Recorded data -
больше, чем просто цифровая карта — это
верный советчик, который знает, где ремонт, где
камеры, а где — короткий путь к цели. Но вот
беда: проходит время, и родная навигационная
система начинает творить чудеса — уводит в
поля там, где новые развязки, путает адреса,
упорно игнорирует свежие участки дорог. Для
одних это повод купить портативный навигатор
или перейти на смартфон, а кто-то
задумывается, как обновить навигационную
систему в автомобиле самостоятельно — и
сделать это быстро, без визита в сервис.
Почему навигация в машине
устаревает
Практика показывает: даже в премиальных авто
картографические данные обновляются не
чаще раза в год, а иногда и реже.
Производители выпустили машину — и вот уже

Exercise aim - Copy out all the text lines from the rows above, character for character, keeping each line break where it falls.

Exercise answer -
больше, чем просто цифровая карта — это
верный советчик, который знает, где ремонт, где
камеры, а где — короткий путь к цели. Но вот
беда: проходит время, и родная навигационная
система начинает творить чудеса — уводит в
поля там, где новые развязки, путает адреса,
упорно игнорирует свежие участки дорог. Для
одних это повод купить портативный навигатор
или перейти на смартфон, а кто-то
задумывается, как обновить навигационную
систему в автомобиле самостоятельно — и
сделать это быстро, без визита в сервис.
Почему навигация в машине
устаревает
Практика показывает: даже в премиальных авто
картографические данные обновляются не
чаще раза в год, а иногда и реже.
Производители выпустили машину — и вот уже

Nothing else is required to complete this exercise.